- _PROVIDED TEXT_:
<<<<
Re: ATM Re: [VacuumX] 24" vacuum chamber is getting closer :)

[Dominic-Luc Webb <dlwebb@canit.se>]

> Very true!  Unfortunately I can barely manage the fabrication of a simple O-Ring
> implementation, the machining for copper seals is well beyond my grasp at this
> time ;)


I have not yet tried copper but am considering it.


> > I would be interested in your solution for firing up the tungsten
> > filaments, presumably you used (green) TIG welding electrodes.
>
> For the 12" chamber I have been using 0.032" tungsten wire from smallparts.com.
> I plan a similar arrangement for the 24" chamber, but with 3 times as many
> filaments for a total of 18 in two concetric rings.
>
> Have you calculated the wattage used on your light dimmer, or is the dimmer just
> used as a signal source?  I'm using 6 filaments, each 40 mm length, in a series
> / parallel arangment, and consuming about 500 watts of power at a few volts and
> several hundred Amps.  The dimmer switch is rated at 600 watts so I am pushing
> it a little...


For your system, the wire appears to be 0.0813 cm diameter (area is then
0.0052 cm^2). The resistivity of Tungsten is 5.51e-6 Ohm*cm. This should
works out to about 1.06e-3 Ohm*cm. For your entire series circuit:

1.06e-3 * 6 * 4.0 = 0.025 Ohm  (intuitively, this sounds about right)

I presume connections between these filaments have essentially negligible
resistance. Hence, there is not much resistance to work with, as per my
original comment. The smallest TIG electrodes I can find are 1.0 mm, so
resistance is similar.

I am not sure what to say about your dimmer vs my dimmer and dimmers in
general. You discuss a few volts and hundreds of amps, which makes me
believe you have done something very different from me (voltage-current
conversion). Here is what I have done and how dimmers work as I understand
them.

A typical light dimmer (120 or 230 AC mains input) functions by
interupting the current so that the filament does not experience the
entire AC phase cycle. Consequently, the filament only experiences a
portion of the cycle and thus a portion of the energy. Because a
triac/diac pair is used, the current to the filament is literally
switched off, completely. This is a major departure from other techniques
that act by damping a continuous current or voltage.

There is no deliberate effort made in these circuits to convert voltage
to current although there are inherent current surges and timing
constrains in these circuits which cause small current rises, often
generating RFI. Filter coils (chokes) are added in an attempt to slow
down these rapid surges, and the presence of such coils also makes
possible further intereferences. The interuption and variance in mean
total energy permitted to the filament is achieved by adjusting the resistance
coupled to a capacitor which drives a triac. Triacs are chosen with at
least a couple times higher current rating than intended for the
prewarmed running circuit due to things like surges, etc, amongst these
is that caused by the cold resistance of tungsten which is 17 times
lower than once the filament is heated. The BT139 triac I have chosen is
rated at 230 VAC @ 16 Amp. I do not expect to operate at 230*16=3680
Watts. Indeed, I am not planning (I am an optimist, BTW) to even use half
this many Watts, thus justifying the use of this triac. Because this
dimmer circuit (designed for actual continuous operation to dim about
1000 Watts) acts by limiting the total energy reaching the filament
and becasue we do not need or even want the maximum possible heating
of the electrode, I figure this might work for aluminizing. I think
the real stress on the dimmer does not come from permitting the
full phase to pass through, but rather, by increased dimming. In testing
my original circuit, a couple components burned and this happened with
strong dimming. To this end, one needs quality capacitors (X-class) and
filter choke (should carry the full operating load). The major headache
of this circuit is dealing with the very low resistance calculated above
as 0.025 Ohms. A typical 230 VAC 100 Watt bulb has a cold resistance
of 35 Ohms. I need to think a bit on how many Watts are actually
required to melt and then vaporize the aluminum, but likely considerably
less than we are presently using. We both seem to be using the "bombs-away
Pentagon approach" at present. We both have the challenge of dealing with
hardly a 1/4 Ohm for the complete series, which is not hugely different
from the cables leading to the filament. One can sarcastically question
whether one is heating the filament, the wires to the filament, or the
dimmer. My design uses generous PCB space to carry this current, BTW. I
was not impressed with the commercial dimmers and would not want to use
them at their full ratings.
>>>>
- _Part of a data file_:
<<<<
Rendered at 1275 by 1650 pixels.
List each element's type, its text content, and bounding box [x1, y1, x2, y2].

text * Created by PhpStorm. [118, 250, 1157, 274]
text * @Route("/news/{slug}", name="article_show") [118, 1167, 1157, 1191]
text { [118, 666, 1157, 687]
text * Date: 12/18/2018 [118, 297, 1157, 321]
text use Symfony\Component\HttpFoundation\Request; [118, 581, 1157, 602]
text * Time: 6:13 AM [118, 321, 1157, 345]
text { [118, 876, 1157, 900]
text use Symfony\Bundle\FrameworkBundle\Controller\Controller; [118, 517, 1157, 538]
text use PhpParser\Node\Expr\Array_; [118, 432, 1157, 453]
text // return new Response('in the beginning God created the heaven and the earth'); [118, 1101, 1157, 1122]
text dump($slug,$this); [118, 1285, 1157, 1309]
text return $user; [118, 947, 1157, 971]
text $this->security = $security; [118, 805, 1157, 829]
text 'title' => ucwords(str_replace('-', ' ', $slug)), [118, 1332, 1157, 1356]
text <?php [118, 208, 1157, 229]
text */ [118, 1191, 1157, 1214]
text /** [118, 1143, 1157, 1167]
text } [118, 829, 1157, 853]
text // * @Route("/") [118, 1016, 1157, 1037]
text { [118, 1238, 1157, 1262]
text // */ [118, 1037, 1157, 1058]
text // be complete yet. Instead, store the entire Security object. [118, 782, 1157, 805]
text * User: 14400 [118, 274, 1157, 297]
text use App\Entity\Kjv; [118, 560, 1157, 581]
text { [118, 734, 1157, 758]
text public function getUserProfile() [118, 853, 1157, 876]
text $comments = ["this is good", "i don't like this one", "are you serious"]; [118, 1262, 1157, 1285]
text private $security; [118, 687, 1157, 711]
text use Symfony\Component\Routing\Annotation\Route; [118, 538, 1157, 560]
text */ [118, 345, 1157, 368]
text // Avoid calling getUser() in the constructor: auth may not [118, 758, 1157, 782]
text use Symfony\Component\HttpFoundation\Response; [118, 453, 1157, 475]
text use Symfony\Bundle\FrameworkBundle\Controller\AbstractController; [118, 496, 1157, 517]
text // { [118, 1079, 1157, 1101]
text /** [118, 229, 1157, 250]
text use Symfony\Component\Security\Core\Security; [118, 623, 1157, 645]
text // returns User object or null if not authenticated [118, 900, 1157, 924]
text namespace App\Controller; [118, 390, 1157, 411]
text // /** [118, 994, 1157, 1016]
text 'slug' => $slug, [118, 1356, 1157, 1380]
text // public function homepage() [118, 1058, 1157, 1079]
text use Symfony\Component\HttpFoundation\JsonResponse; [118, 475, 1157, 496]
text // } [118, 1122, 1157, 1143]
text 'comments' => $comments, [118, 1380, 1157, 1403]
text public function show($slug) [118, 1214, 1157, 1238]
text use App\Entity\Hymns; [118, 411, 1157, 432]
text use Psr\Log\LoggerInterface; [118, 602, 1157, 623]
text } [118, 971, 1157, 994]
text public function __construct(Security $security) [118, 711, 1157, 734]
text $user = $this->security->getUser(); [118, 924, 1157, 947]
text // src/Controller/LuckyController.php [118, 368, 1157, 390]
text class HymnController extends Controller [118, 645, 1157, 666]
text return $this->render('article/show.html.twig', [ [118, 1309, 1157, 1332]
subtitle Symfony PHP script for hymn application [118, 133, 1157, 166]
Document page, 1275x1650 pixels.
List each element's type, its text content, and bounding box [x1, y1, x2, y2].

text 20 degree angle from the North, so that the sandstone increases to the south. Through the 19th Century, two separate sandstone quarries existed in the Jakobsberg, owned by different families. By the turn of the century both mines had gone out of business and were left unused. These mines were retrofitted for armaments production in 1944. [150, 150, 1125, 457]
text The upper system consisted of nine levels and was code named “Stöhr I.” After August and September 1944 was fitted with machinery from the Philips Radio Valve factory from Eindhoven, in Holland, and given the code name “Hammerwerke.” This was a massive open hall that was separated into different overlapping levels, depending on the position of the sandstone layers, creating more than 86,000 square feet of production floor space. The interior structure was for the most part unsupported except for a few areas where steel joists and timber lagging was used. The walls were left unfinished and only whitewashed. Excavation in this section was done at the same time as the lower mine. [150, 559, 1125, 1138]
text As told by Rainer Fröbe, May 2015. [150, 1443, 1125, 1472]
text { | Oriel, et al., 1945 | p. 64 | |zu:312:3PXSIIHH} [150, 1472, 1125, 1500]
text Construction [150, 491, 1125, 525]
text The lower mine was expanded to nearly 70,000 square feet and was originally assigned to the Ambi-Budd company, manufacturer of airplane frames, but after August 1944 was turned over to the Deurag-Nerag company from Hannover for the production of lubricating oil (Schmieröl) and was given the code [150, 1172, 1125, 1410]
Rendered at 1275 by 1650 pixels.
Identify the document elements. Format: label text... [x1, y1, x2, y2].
>>>>
- _WORK TO DO_:
**A)** For each of the statements (i), (ii) and (iii), state whether it agrees with the vacuum chamber post. Answer yes or no and quote the words of the post that decide it. (i) The chosen BT139 triac is rated at 230 VAC and 16 amps. (ii) The cold resistance of tungsten is higher than its resistance once the filament is heated. (iii) The commercial dimmers made a good impression, and using them at their full ratings would be acceptable.
**B)** Summarize the vacuum chamber post in two sentences.

- _RESULTS FOR EACH TASK_:
**A)**
(i) Yes: "The BT139 triac I have chosen is rated at 230 VAC @ 16 Amp."
(ii) No: "the cold resistance of tungsten which is 17 times lower than once the filament is heated."
(iii) No: "I was not impressed with the commercial dimmers and would not want to use them at their full ratings."

**B)** The quoted message describes six tungsten filaments of 0.032" wire drawing about 500 watts through a dimmer rated at 600 watts, and the reply calculates that series to be about 0.025 Ohm. The reply also explains that a light dimmer uses a triac to switch off the current for part of each AC cycle, and it names the very low filament resistance as the major headache of the circuit.